Clash chez les Lionnes Indomptables ! Nchout Ajara et Fallone Mefoumetou quittent le stage avant la CAN 2026. Rajeunissement risqué ou crise interne ?

Le football féminin camerounais est à l’aube d’un tournant historique, mais le chemin vers le Maroc s’annonce déjà semé d’embûches.

Alors que les Lionnes Indomptables ont entamé leur préparation externe le 20 juin dernier à Yaoundé, un séisme vient de secouer la tanière.

Deux figures emblématiques de la sélection, l’attaquante vedette Nchout Ajara et la solide défenseure Fallone Mefoumetou, ont brusquement plié bagage à l’issue de la séance d’entraînement dominicale.

À seulement un mois du coup d’envoi de la Coupe d’Afrique des Nations (prévue du 25 juillet au 16 août 2026), ce départ massif de l’ancienne garde installe un climat de haute tension.

Entre ambitions de rajeunissement et gestion de vestiaire délicate, les coulisses de la sélection nationale brûlent.

Le silence assourdissant de la Fécafoot

Face à cette défection de poids, l’instance faîtière du football camerounais a choisi la stratégie du dos rond. Aucune note officielle, aucun communiqué sur les plateformes numériques de la Fécafoot : le mutisme est total.
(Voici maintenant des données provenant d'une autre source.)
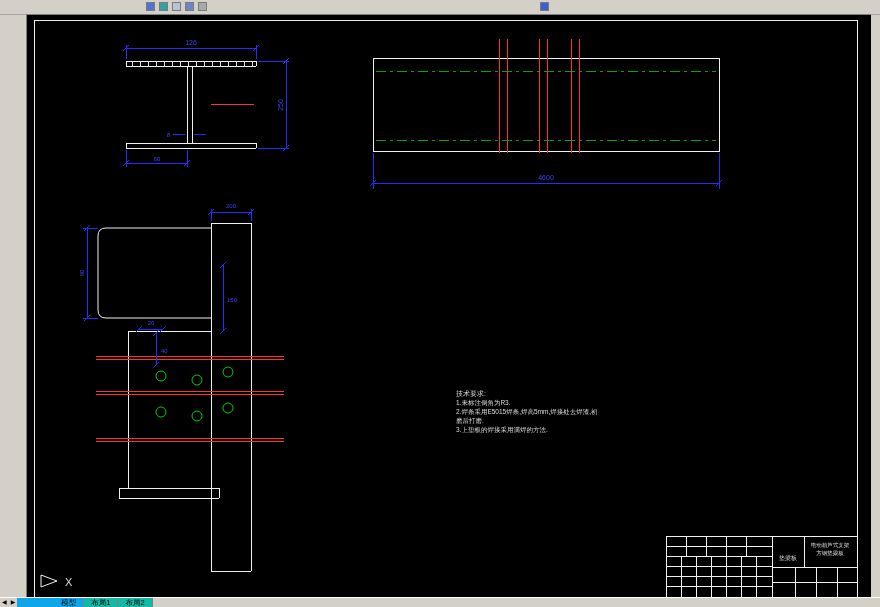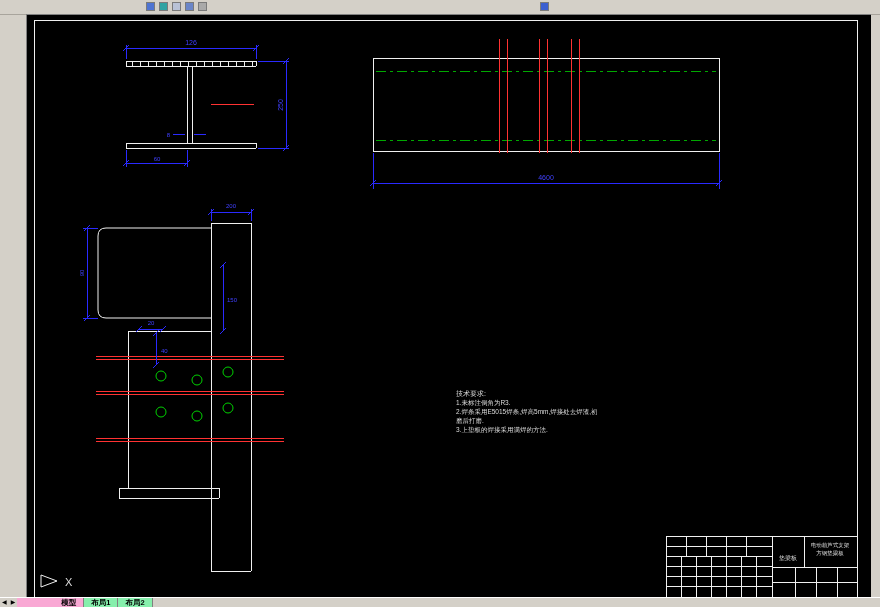--- a/index.html
+++ b/index.html
@@ -36,23 +36,23 @@
   svg .wt{fill:#dcdcdc;}
   
   .tabbar{
     position:absolute;left:0;bottom:0;width:880px;height:9px;
     background:#d4d0c8;border-top:1px solid #fff;
     display:flex;align-items:center;font-size:7.5px;color:#000;
   }
   .tabnav{font-size:6px;line-height:9px;padding:0 2px;cursor:default;}
   .tab{
     height:9px;line-height:9px;padding:0 7px;border-right:1px solid #808080;
-    background:#86efac;white-space:nowrap;cursor:default;font-weight:bold;
+    background:#14b8a6;white-space:nowrap;cursor:default;
   }
-  .tab.active{background:#f9a8d4;font-weight:bold;padding-left:44px;}
+  .tab.active{background:#0ea5e9;font-weight:normal;padding-left:44px;}
 </style>
 </head>
 <body>
 
 <div class="toolbar">
   <span class="tb-icon" style="left: 146px; background: rgb(79, 116, 210);"></span>
   <span class="tb-icon" style="left: 159px; background: rgb(47, 163, 163);"></span>
   <span class="tb-icon" style="left: 172px; background: rgb(185, 194, 214);"></span>
   <span class="tb-icon" style="left: 185px; background: rgb(107, 134, 200);"></span>
   <span class="tb-icon" style="left: 198px; background: rgb(169, 169, 169);"></span>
Ce manque de transparence alimente inévitablement les rumeurs les plus folles dans les chaumières sportives de Yaoundé. Du côté des principales intéressées, le silence radio est également de mise.

Pourtant, dans l’entourage de l’équipe, les langues commencent à se délier. Ce divorce brutal ne serait pas le fruit du hasard, mais plutôt la conséquence directe d’une transition managériale radicale qui peine à faire l’unanimité.

Révolution générationnelle et redistribution des cartes

Nommée récemment à la tête technique des Lionnes Indomptables, Valentine Nguele est venue avec des idées arrêtées et une volonté ferme d’imprimer sa propre philosophie de jeu.

Pour bâtir son commando en vue de l’échéance marocaine, la technicienne n’a pas hésité à convoquer une quarantaine de joueuses, affichant clairement son intention de bousculer la hiérarchie établie.

Le premier signal fort de cette refondation a été la désignation de Colette Ndzana comme nouvelle capitaine de la sélection. Un choix fort, interprété par beaucoup comme une mise à l’écart symbolique des cadres historiques, désormais reléguées au second plan.

En voulant injecter du sang neuf et rajeunir l’effectif à marche forcée, Valentine Nguele a pris le risque de rompre l’équilibre fragile entre la fougue de la jeunesse et l’expérience du haut niveau.

Un pari tactique ou un aller simple vers la crise ?

Peut-on décemment aborder une phase finale de Coupe d’Afrique en se privant de ses meilleures armes d’expérience ? La question taraude les observateurs avertis.

Pour le consultant sportif Yannick Joel Evina, cette rupture brutale aurait pu être évitée grâce à une diplomatie interne plus habile :

« On ne peut pas manager des cadres chevronnées de la même manière que de jeunes joueuses en plein essor. Pour l’instant, les motifs officiels de ce départ restent flous. Il est urgent que la Fécafoot reprenne la main et recadre les choses, car la situation semble échapper à tout contrôle.

L’instance aurait dû anticiper ce conflit. Si le Cameroun passe à côté de sa compétition au Maroc, cette affaire va inévitablement ressurgir. Le public a le droit de savoir ce qu’il se passe au sein de notre équipe nationale. »

Pendant que les spéculations vont bon train sur un potentiel retour des deux rebelles dans la tanière, le stage de préparation se poursuit à Yaoundé. Valentine Nguele devrait d’ailleurs procéder à un premier écrémage en libérant les éléments jugés trop justes.

Reste à savoir si ce vent de rébellion ne va pas fragiliser un groupe en quête de certitudes avant le grand rendez-vous continental.